** REQUIRED WORK **
Reproduce each line of the data exactly as it is.

+--

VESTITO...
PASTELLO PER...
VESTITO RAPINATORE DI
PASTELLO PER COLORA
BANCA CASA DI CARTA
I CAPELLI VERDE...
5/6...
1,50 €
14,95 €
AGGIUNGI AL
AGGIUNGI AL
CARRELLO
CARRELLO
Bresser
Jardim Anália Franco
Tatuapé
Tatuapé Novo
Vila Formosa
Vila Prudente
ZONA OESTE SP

+--

** RESULT FOR THIS TASK **
VESTITO...
PASTELLO PER...
VESTITO RAPINATORE DI
PASTELLO PER COLORA
BANCA CASA DI CARTA
I CAPELLI VERDE...
5/6...
1,50 €
14,95 €
AGGIUNGI AL
AGGIUNGI AL
CARRELLO
CARRELLO
Bresser
Jardim Anália Franco
Tatuapé
Tatuapé Novo
Vila Formosa
Vila Prudente
ZONA OESTE SP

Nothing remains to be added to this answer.